Dwi Riswanto S, alumni SMA 2 Bantul dan UGM Yogyakarta. Penyuka puisi-puisi Sapardi Djoko Damono ini adalah seorang pustakawan di Dinas Perpustakaan dan Kearsipan Kabupaten Kulonprogo. Karyanya menghiasi sejumlah media cetak dan online. Tinggal di Bantul Yogyakarta.
*** ----- ***



TRI WAHYUNI


Di Ujung Senja Muram

Daun kering pencari senja sejati
Melahap kabut sebelum mati
Bersama debur ombak pantai
Ia bertanya,"Kenapa aku sendiri?”

Daun kering yang malang
Semua temannya tinggal semu di bayang-bayang
Sebab manusia yang menginjak, menimbun dan menjadikannya abu kosong
Kenapa dirindu?

Dimata lain,ada yang memberanikan bicara
Kepada Dzat Maha Sempurna di ujung senja yang muram
Daun itu memohon agar bumi segar manusia bugar

Yogyakarta,2020




Tri Wahyuni, lahir 16 Juni 2001, mahasiswi Jurusan Sastra Inggris di FBS UNY. Pegiat di Komunitas Sastra-Ku ini menulis puisi sejak SMA. Buku puisinya yang sudah terbit antara lain: Hujan Merindu (Guepedia Publisher, 2019), Berlutut Di Bawah Kaki Purnama (Guepedia Publisher, 2020). Karyanya juga masuk di sejumlah buku antologi bersama, diantaranya: Tilik Wewisik (antologi geguritan Disbud DIY, 2019), Menangkis Intoleransi Melalui Bahasa dan Sastra (Balai Bahasa DIY, 2019), Kluwung Lukisan Maha Cahaya (antologi puisi dan prosa komunitas Sastra-Ku, 2020).
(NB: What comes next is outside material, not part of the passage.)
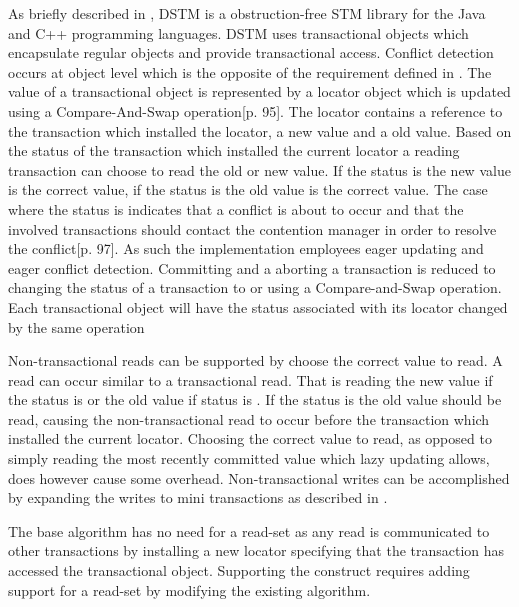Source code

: As briefly described in , DSTM is a obstruction-free \ac{STM} library for the Java and C++ programming languages. DSTM uses transactional objects which encapsulate regular objects and provide transactional access. Conflict detection occurs at object level which is the opposite of the requirement defined in . The value of a transactional object is represented by a locator object which is updated using a Compare-And-Swap operation\cite{herlihy2003software}[p. 95]. The locator contains a reference to the transaction which installed the locator, a new value and a old value. Based on the status of the transaction which installed the current locator a reading transaction can choose to read the old or new value. If the status is  the new value is the correct value, if the status is  the old value is the correct value. The case where the status is  indicates that a conflict is about to occur and that the involved transactions should contact the contention manager in order to resolve the conflict\cite{herlihy2003software}[p. 97]. As such the implementation employees eager updating and eager conflict detection\cite[p. 96]{herlihy2003software}. Committing and a aborting a transaction is reduced to changing the status of a transaction to  or  using a Compare-and-Swap operation. Each transactional object will have the status associated with its locator changed by the same operation

Non-transactional reads can be supported by choose the correct value to read. A read can occur similar to a transactional read. That is reading the new value if the status is  or the old value if status is . If the status is  the old value should be read, causing the non-transactional read to occur before the transaction which installed the current locator. Choosing the correct value to read, as opposed to simply reading the most recently committed value which lazy updating allows, does however cause some overhead. Non-transactional writes can be accomplished by expanding the writes to mini transactions as described in .

The base algorithm has no need for a read-set as any read is communicated to other transactions by installing a new locator specifying that the transaction has accessed the transactional object. Supporting the  construct requires adding support for a read-set by modifying the existing algorithm.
Tinggal di Sidorejo Lendah Kulonprogo.

*** ----- ***


DIDIK KOMAIDI


Bingung

Aku harus bagaimana?
Aku harus menulis apa?
Aku resah, kau gelisah
Masyarakat entah

Ya sudah
begini saja, patuhi saja petunjuk pemerintah
Yang sudah merupakan hasil musyawarah
bersama para ahli dan pakar
Kamu tak usah ngeyel, tak usah sok pemberani
Daripada nanti terpapar
Dan akhirnya mati

“Jangan takut virus Corona.”
“Takutlah pada Tuhan.”
kata seseorang yang sok iman tapi tak tahu aturan Tuhan
Kalimat itu selintas benar,
tapi menentang sunatullah, hukum alam.
Bermain api, hangus
Bermain air, basah.
Itulah sunatullah.
Virus dan penyakit
Wajib kita hindari

Jangan sembrono
Agar kita tak kelihatan bodho

Kulon progo, 29/3/2020.



Didik Komaidi, lahir di Magetan 1972. Sejak tahun 2006 mengajar bahasa Arab di MAN  Kulonprogo dan berdomisili di Ngestiharo Wates.  Saat ini sedang menempuh S3 di UIN Sunan Kalijaga. Karyanya masuk di buku antologi bersama: Embun Tajali (FKY, 1999), Jakarta dalam Puisi Mutakhir (DKJ, 2000), Seorang Gadis, Sesobek Indonesia (antologi puisi Kulonprogo, 2006), Antariksa Dada (temu penyair tiga kota: Yogya Kulonprogo Purworejo, 2008), dan Nyanyian Bukit Menoreh (antologi 27 Penyair Kulonprogo, 2015), Kembar Mayang (kumpulan cerpen, 2020).
*** ----- ***



LATIFAH JAHRO



Palsu

Terkadang apa yang terlihat tak sama dengan yang tersirat
Terkadang apa yang dirasa tak sama dengan raut wajah
Terkadang yang terlihat nyata adalah semu
Terkadang yang terlihat bahagia hanyalah senyuman palsu

Ingin kutulis bahwa batinku menderita
Seakan tergambar layaknya gelapnya langit malam ini
Datang dan menutupi segala kepalsuan
Bahkan tak kan tersembuhkan oleh mentari pagi

Sungguh sakit merasuk ke relung jiwa
Meresap ke setiap nadi-nadinya
Mengalir bersama tetes darah
Menyebar ke segala penjuru raga

Bisakah air mata menghapus segala kepalsuan
Yang tampak di depan mata
Adakah yang dapat dipercaya
Tanpa bayang-bayang kepalsuan

Kokap, 2020



Latifah Jahro, lahir di Kulonprogo, 22 Desember 1992. Lulusan S1 pendidikan Bahasa jawa. Kesehariannya adalah guru Bahasa Jawa di SMA N 1 Wates. Tulisannya pernah dimuat majalah  Djaka Lodang. Karyanya juga masuk di buku antologi bersama: Tilik Wewisik (Antologi Geguritan Disbud DIY, 2019) dan Kluwung Lukisan Maha Cahaya (antologi puisi dan prosa komunitas Sastra-Ku, 2020). Tinggal di Kokap Kulonprogo.

*** ----- ***

Tidak ada komentar:

Posting Komentar

  K A R Y A     AHMAD MALIKI MASHAR     Suluh Penyuluh   Mulut berbisa mengurut luka Menepuk dada tersuruk bangga Berlulur s...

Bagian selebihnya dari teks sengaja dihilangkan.